This article was originally published on November 23, 2021.
If your days consist of inadequate sleep, excessive screen time, and little to no physical activity, then you might be harming your health in more ways than one. Although these factors are commonly known to be detrimental to an individual’s physical and emotional health, they have an impact on your cognitive health, too.
According to the National Institute on Age, cognitive health, or "the ability to think, learn, and remember" well, is crucial in everyday function. Something as basic as communicating with another person, paying attention, or remembering information involves different types of cognitive processes that occur unconsciously. You might think it’s too early to be concerned about your cognition, but research shows that engaging in mentally stimulating activities throughout your life is associated with slower late-life cognitive decline.

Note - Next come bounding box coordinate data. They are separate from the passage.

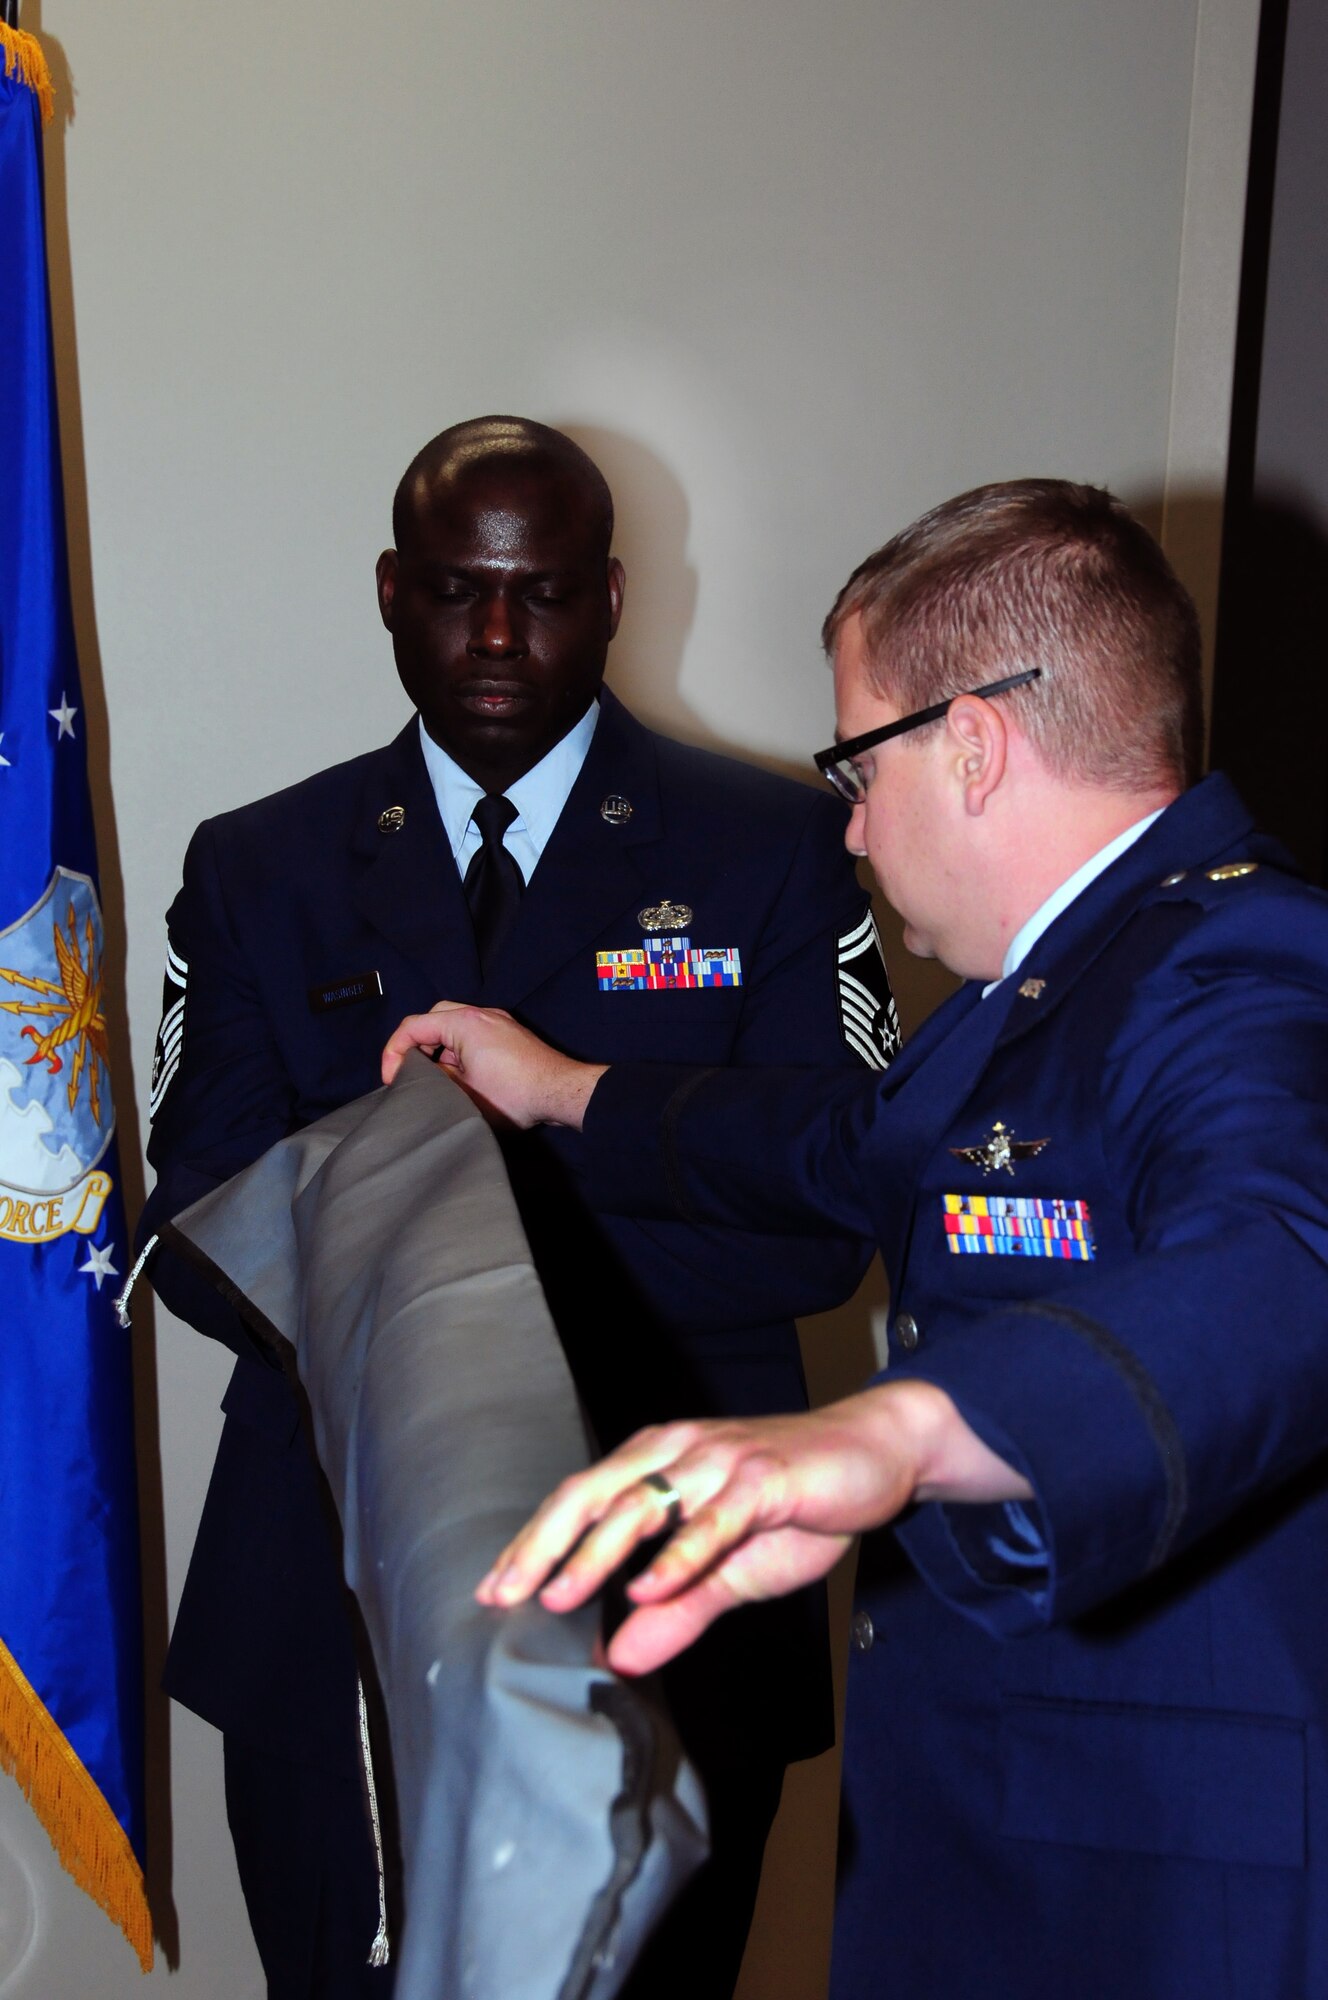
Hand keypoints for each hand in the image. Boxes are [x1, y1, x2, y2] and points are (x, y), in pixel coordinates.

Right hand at [381, 1002, 605, 1128]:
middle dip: (415, 1044)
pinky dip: (458, 1048)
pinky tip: (460, 1075)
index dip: (394, 1052)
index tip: (392, 1078)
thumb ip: (434, 1077)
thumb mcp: (462, 1093)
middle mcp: (481, 1014)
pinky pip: (473, 1033)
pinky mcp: (510, 1034)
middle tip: (409, 1071)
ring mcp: (498, 1022)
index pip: (413, 1026)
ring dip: (438, 1047)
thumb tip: (419, 1073)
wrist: (561, 1092)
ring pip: (453, 1025)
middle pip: (433, 1018)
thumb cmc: (518, 1094)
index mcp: (464, 1023)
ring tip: (434, 1076)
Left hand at [475, 1392, 933, 1673]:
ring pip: (645, 1502)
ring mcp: (721, 1459)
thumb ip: (676, 1609)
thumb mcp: (730, 1569)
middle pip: (594, 1492)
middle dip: (544, 1545)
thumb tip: (618, 1658)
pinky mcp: (766, 1476)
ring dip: (597, 1551)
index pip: (581, 1498)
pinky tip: (648, 1588)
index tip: (491, 1590)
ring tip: (559, 1594)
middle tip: (503, 1594)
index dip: (534, 1542)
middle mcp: (680, 1450)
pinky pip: (715, 1517)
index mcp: (661, 1462)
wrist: (877, 1455)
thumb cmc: (797, 1505)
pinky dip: (679, 1553)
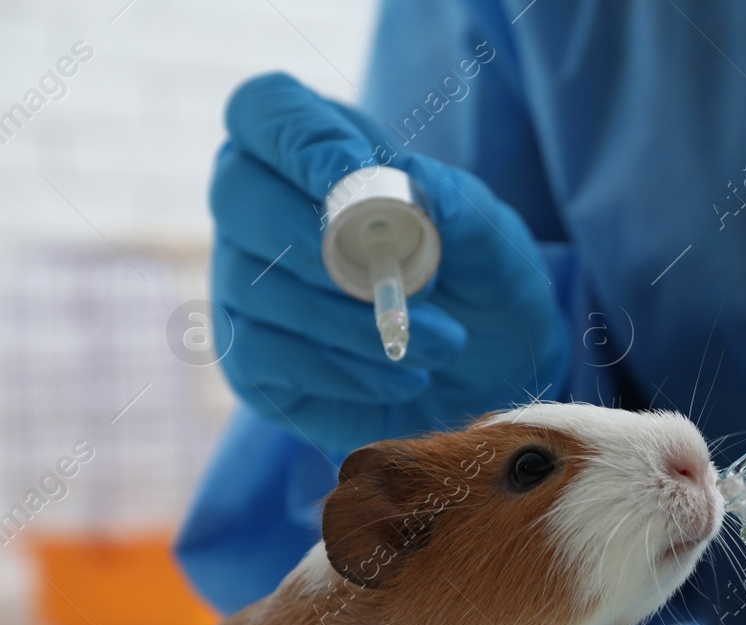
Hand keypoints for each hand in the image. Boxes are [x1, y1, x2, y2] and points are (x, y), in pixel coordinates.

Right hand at [210, 73, 566, 455]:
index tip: (352, 175)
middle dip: (318, 242)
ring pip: (257, 289)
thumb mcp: (492, 241)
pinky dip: (344, 371)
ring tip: (444, 342)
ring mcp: (245, 286)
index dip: (297, 137)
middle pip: (238, 196)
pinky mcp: (252, 361)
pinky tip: (404, 377)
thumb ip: (455, 204)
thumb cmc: (480, 285)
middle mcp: (260, 210)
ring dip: (357, 324)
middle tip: (401, 279)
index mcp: (313, 152)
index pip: (265, 111)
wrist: (489, 372)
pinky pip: (265, 358)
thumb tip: (410, 179)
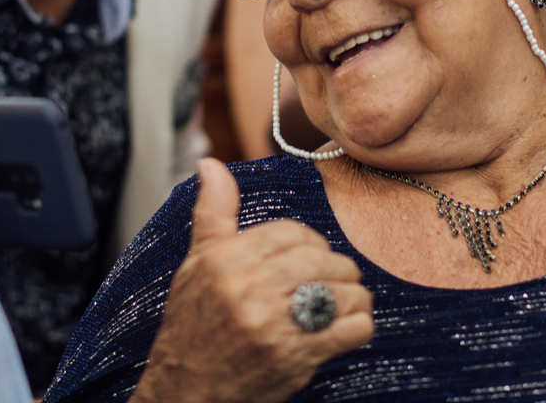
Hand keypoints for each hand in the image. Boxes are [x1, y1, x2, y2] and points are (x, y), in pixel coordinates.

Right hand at [132, 158, 373, 402]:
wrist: (186, 394)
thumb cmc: (191, 328)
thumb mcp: (195, 266)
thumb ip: (212, 213)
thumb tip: (211, 164)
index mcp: (226, 261)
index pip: (291, 231)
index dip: (308, 242)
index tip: (308, 256)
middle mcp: (248, 289)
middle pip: (322, 259)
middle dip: (337, 268)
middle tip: (333, 279)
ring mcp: (274, 325)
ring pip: (343, 291)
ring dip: (353, 296)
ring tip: (344, 302)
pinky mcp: (296, 357)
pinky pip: (352, 329)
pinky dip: (360, 325)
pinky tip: (347, 327)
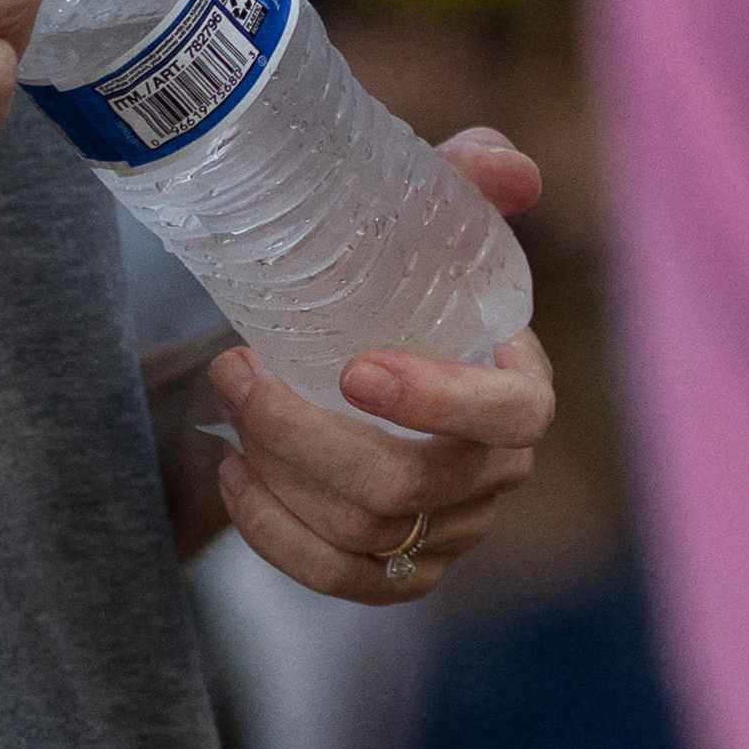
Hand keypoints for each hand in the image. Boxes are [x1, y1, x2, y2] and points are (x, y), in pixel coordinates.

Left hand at [172, 130, 559, 599]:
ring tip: (228, 414)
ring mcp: (454, 528)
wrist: (315, 367)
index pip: (512, 414)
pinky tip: (238, 476)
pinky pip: (343, 579)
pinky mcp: (404, 572)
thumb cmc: (373, 292)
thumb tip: (508, 169)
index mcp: (520, 387)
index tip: (352, 368)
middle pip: (414, 484)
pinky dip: (276, 534)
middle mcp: (498, 470)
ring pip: (368, 531)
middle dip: (306, 434)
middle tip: (235, 373)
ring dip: (280, 475)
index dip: (440, 401)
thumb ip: (463, 180)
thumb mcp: (410, 226)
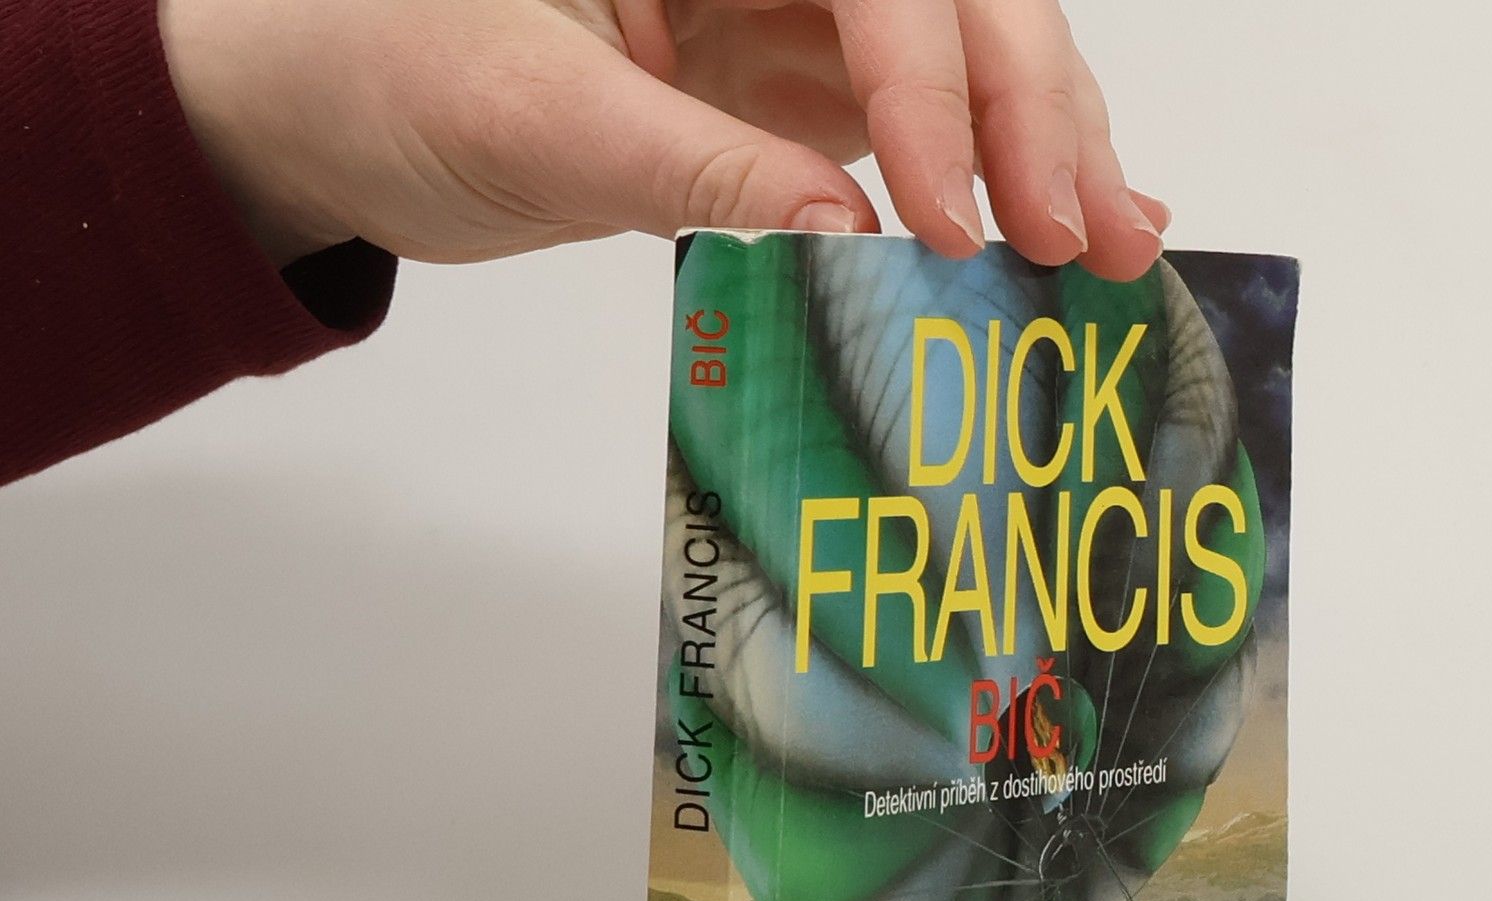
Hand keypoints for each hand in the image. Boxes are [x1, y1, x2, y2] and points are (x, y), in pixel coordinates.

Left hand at [160, 0, 1171, 280]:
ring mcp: (792, 14)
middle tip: (1079, 234)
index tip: (955, 217)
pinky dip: (990, 178)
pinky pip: (918, 125)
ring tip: (1112, 242)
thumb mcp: (537, 122)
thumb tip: (848, 238)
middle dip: (1030, 109)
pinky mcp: (791, 91)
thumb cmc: (391, 76)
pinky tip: (1057, 229)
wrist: (335, 118)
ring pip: (962, 56)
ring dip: (1045, 145)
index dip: (933, 84)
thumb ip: (696, 173)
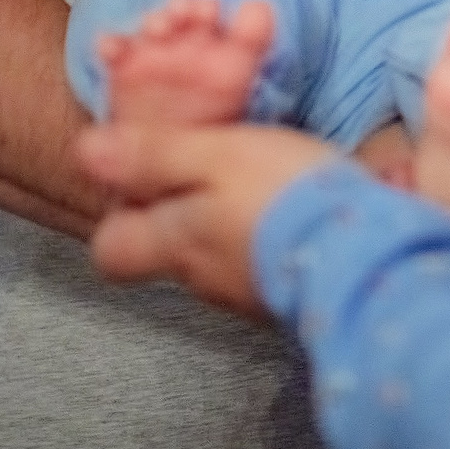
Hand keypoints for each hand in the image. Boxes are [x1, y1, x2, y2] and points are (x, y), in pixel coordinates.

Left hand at [77, 121, 335, 313]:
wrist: (367, 259)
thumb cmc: (283, 197)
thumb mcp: (216, 156)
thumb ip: (151, 155)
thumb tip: (82, 151)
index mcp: (174, 242)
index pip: (111, 251)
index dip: (117, 217)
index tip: (139, 182)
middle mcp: (201, 279)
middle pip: (168, 251)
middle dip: (180, 214)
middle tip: (212, 169)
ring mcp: (246, 295)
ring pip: (216, 257)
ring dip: (229, 225)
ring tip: (262, 184)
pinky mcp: (290, 297)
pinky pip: (262, 265)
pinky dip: (268, 239)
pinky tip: (296, 213)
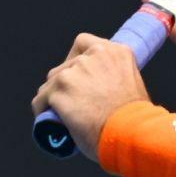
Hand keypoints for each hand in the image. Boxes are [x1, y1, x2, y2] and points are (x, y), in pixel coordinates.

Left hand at [31, 34, 150, 161]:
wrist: (130, 133)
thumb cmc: (135, 118)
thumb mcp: (132, 84)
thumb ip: (115, 75)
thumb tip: (99, 86)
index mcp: (115, 52)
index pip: (84, 43)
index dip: (77, 59)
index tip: (80, 74)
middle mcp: (93, 57)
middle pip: (66, 65)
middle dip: (68, 82)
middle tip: (76, 102)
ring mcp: (73, 73)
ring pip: (50, 83)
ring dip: (54, 95)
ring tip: (63, 113)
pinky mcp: (58, 91)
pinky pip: (40, 100)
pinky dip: (42, 109)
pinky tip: (49, 118)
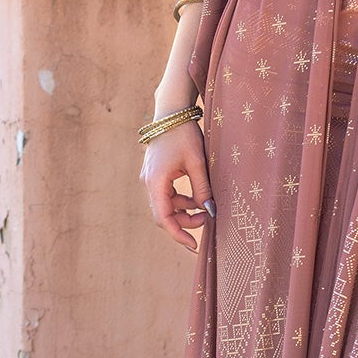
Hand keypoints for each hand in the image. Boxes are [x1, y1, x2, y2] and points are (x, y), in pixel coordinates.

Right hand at [140, 119, 213, 251]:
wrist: (171, 113)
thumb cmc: (184, 134)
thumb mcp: (198, 162)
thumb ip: (202, 188)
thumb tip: (209, 211)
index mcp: (156, 181)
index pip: (164, 218)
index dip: (178, 234)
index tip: (194, 244)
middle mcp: (148, 183)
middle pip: (163, 214)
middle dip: (184, 223)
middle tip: (206, 222)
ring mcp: (150, 179)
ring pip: (165, 206)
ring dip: (183, 211)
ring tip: (204, 209)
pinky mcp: (155, 175)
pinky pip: (166, 196)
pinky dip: (180, 201)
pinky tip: (195, 199)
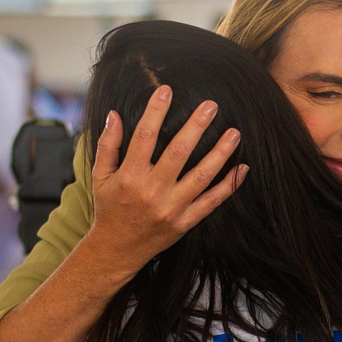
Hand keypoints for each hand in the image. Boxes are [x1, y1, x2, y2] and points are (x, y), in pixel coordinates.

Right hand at [86, 84, 247, 272]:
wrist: (116, 250)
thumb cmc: (109, 208)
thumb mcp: (99, 176)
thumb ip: (108, 144)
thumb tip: (115, 114)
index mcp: (130, 177)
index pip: (144, 137)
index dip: (156, 112)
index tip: (167, 91)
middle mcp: (152, 192)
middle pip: (179, 153)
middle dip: (196, 126)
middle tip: (211, 105)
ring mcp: (171, 208)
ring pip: (201, 177)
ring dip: (219, 153)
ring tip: (234, 133)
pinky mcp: (185, 223)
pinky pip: (211, 202)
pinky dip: (229, 185)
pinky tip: (242, 167)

How to Prevent Cognitive Decline?
Contrary to what they claim, computer-based cognitive-training software, or popular brain training mobile applications, aren’t scientifically proven to delay cognitive decline or protect against mild cognitive impairment. Here are five activities that you can do instead to prevent cognitive decline.
1. Language Learning
Learning a new language comes with cognitive benefits because it is a complex process that stimulates different areas of the brain, says David Copeland, an associate professor of psychology and director of the Reasoning and Memory Lab at the University of Nevada, Las Vegas. Getting to know the syntax and semantics of another language, forming new grammar structures and acquiring vocabulary all require immense and consistent mental effort.
A 2019 study found that a four-month-long language learning program may preserve brain plasticity and improve mental functioning in aging individuals. Additionally, intense language studies can increase cortical thickness and hippocampal volumes of the brain, which are associated with general intelligence and declarative memory performance.
People often assume that knowing more than one language will confuse the brain and complicate cognitive development. In reality, actively utilizing two or more languages helps you protect your brain against cognitive decline.
Numerous studies have investigated the effects of meditation on cognition, and a 2014 systematic review suggests that it may offset age-related cognitive decline. Different brain regions get activated when you meditate, including the neural structures involved in attention, which might explain why four to five days of meditation training can enhance the ability to concentrate on a specific stimulus while tuning out other distractions. Moreover, research suggests that long-term meditators have more folds in the outer layer of their brain compared to those who don’t meditate, potentially increasing their ability to process information.
3. Physical Activity
Not only does regular exercise boost physical fitness and prevent chronic diseases, but it can also improve brain health. A 2011 study found that exercise training may improve memory function because it increases the size of the hippocampus, the part of the brain involved in forming and storing new memories. In addition, a 2017 study demonstrates that physical activity also increases cerebral glucose metabolism in the brain regions that are important for learning and memory, possibly helping combat Alzheimer's disease.
A rich body of research demonstrates how physical fitness prevents cognitive decline, and that many different mechanisms are thought to be at play. Promoting neuroplasticity, improving vascular health — a factor that affects cognitive function — and stimulating brain growth factors involved in protecting or increasing neuron health, may be behind these exercise-induced benefits, says Laura D. Baker, professor of internal medicine, neurology, and public health sciences at Wake Forest School of Medicine.
4. Leisure Reading
The act of reading is a cognitive process involving comprehension, deductive reasoning and critical analysis, which activates several areas in the brain and keeps you mentally stimulated. According to a 14-year longitudinal study, reading at least twice a week is associated with a reduced risk of cognitive decline. The researchers also suggested that reading may increase cognitive capital to resist aging-related loss of cognitive function. Although more research is needed to assess whether reading directly prevents cognitive impairment, engaging in intellectually stimulating activities can slow age-related decline in memory and thinking abilities.
5. Social Activity
“Social interaction is believed to be as important to brain health as is cognitive stimulation,” Baker says. “It is another form of enrichment that can lead to increased brain activity in regions critical for memory and attention.” Research shows that having a socially active lifestyle in late life delays memory loss and protects against dementia and Alzheimer's disease. The increased social and emotional support may enhance cognitive performance as well.
Having a small social network and infrequent social interaction, otherwise known as social isolation, is associated with decreased cognitive function and increased memory decline. It also increases the risk of depression, a condition that can reduce cognitive performance and impair memory. Therefore, maintaining regular interaction with your social network through get-togethers and phone or video calls is crucial for your health.
“Because our brains evolved as social animals, we typically need social interactions for healthy brain stimulation,” Copeland says. “Conversations are much more complex than we think they are.”